L'ordre de réquisition défini à l'article L2215-1 du Code des collectivités territoriales fixe des modalités de mise en oeuvre de cette mesure. C'est le gouvernement (donc Manuel Valls) ou le préfet qui peuvent décider d'y recourir. "Depuis l'échec du Général de Gaulle à réquisitionner les mineurs de Lorraine, aucun gouvernement ne s'y est plus risqué", précise l'avocat joint par BFMTV.com. C'est en pratique les préfets, "aux ordres", qui engagent cette "méthode forte". "La "méthode douce étant de faire évacuer les grévistes des voies", précise André Icard.

> A quelles conditions une réquisition est-elle possible?

Si le formalisme de l'arrêté de réquisition (ici, un exemple), "qui fait trois lignes", reste succinct, puisqu'il doit essentiellement indiquer la durée et le domaine d'application de la mesure, il doit cependant "être motivé depuis une décision du Conseil d'Etat du 24 février 1961.

Les motifs possibles sont "une atteinte grave, soit à la continuité du service public, soit à la satisfaction des besoins de la population". Ces deux formulations assez vagues sont en réalité laissées à l'appréciation du juge administratif qui pourra après coup, suspendre l'arrêté litigieux. La réquisition doit aussi revêtir un caractère d'urgence.

Maître Icard n'est cependant pas "persuadé qu'en l'espèce, les conditions soient réunies". "L'Euro est prévu depuis bien longtemps et les grèves durent depuis trois mois", fait-il valoir. Sur le fond, le juriste pose aussi la question de savoir si "se rendre au stade pour voir un match de football correspond à la 'satisfaction d'un besoin de la population'?" La chose paraît plus évidente pour l'éducation ou la santé.

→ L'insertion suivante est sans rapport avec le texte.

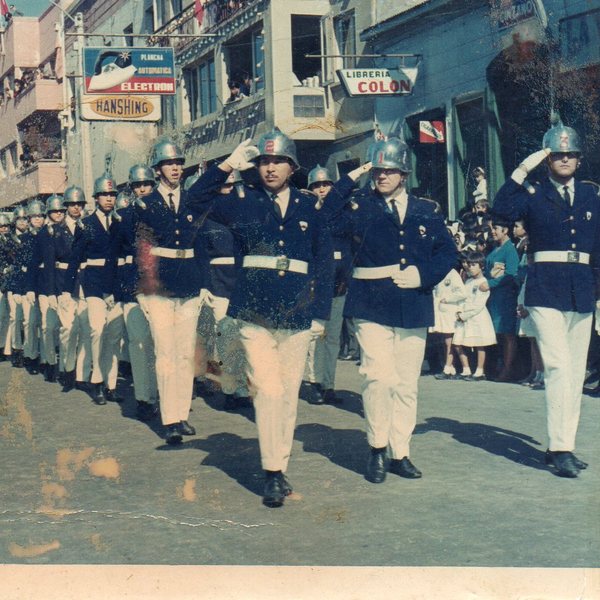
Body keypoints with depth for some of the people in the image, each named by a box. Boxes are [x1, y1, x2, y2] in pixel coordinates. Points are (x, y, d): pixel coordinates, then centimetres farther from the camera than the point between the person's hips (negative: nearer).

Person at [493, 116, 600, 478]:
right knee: (559, 366, -15)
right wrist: (523, 170, -17)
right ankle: (560, 448, -14)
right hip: (546, 288, -5)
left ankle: (564, 445, 15)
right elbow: (503, 208, -16)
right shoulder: (534, 194, 4)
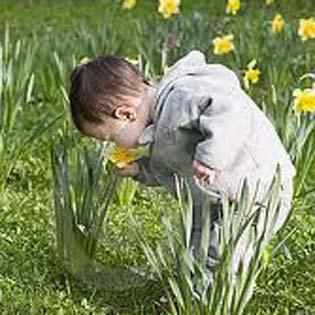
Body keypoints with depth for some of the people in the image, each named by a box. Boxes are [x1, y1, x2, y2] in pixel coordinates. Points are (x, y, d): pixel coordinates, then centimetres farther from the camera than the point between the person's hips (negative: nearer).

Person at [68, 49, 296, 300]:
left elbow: (231, 109, -43)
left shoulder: (182, 96, -29)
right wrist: (140, 170, -1)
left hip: (260, 195, -11)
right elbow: (167, 172, 15)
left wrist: (209, 155, -46)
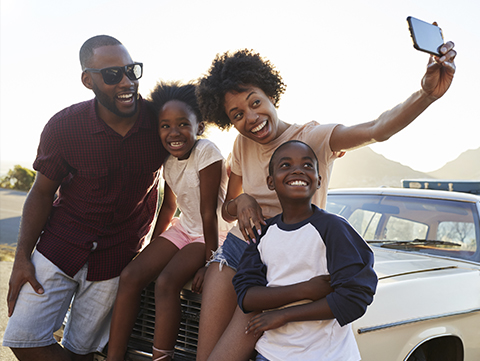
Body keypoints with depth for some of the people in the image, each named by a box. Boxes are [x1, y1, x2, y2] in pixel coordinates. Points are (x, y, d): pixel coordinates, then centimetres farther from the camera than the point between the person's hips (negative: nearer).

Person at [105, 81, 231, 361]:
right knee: (130, 276, -9)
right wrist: (153, 249, 11)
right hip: (184, 229, 7)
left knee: (167, 282, -27)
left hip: (214, 234, -7)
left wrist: (209, 261, -19)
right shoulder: (169, 160, 1)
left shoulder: (206, 152, -21)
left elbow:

Surtout, l'avocat rappelle que la réquisition contredit la liberté fondamentale du droit de grève qu'elle ne peut que limiter, mais certainement pas battre en brèche. L'arrêt du Conseil d'Etat du 9 décembre 2003 l'avait rappelé très clairement à propos du service public des sages-femmes: "Le préfet (...) ne peut toutefois prendre que les mesures imposées par l'urgence et proportionnées aux nécessités de l'ordre public".

En clair, "le préfet de Paris ne peut réquisitionner qu'une partie des conducteurs pour assurer un service minimum, mais pas plus", précise Me Icard. Il estime que "le gouvernement est dans l'impasse".

> De quels recours disposent les réquisitionnés?

La réponse est celle de l'article L521-2 du Code de justice administrative et se nomme "référé liberté fondamentale". Elle permet, "en 48 heures" de suspendre l'arrêté de réquisition. Pour André Icard, il ne fait guère de doute que les syndicalistes y recourront.

Le problème reste que le droit de grève est une liberté fondamentale, donc très haute dans la hiérarchie des normes. Le Conseil d'Etat l'avait rappelé dans une ordonnance de référé liberté du 22 octobre 2010, à propos d'une demande de réquisition de la raffinerie Total de Grandpuits, en Seine-et-Marne. L'action du préfet ayant eu pour résultat de rétablir un service normal, l'arrêté avait été suspendu. 

> Quelles sanctions si les personnels n'obtempèrent pas?

Toutes ces précautions législatives sont proportionnelles au caractère de gravité d'une réquisition. Selon Bruno Poncet du syndicat Sud-Rail qui s'exprimait sur RMC, la dernière réquisition de la SNCF date de 1940.

La mesure est donc rare et les sanctions peuvent être sévères. Elles peuvent aller jusqu'à six mois d'emprisonnement et 10.000 euros d'amende. "Il est très grave de pas obéir (à un ordre de réquisition, Ndlr) et c'est le licenciement à coup sûr", rappelle Me Icard.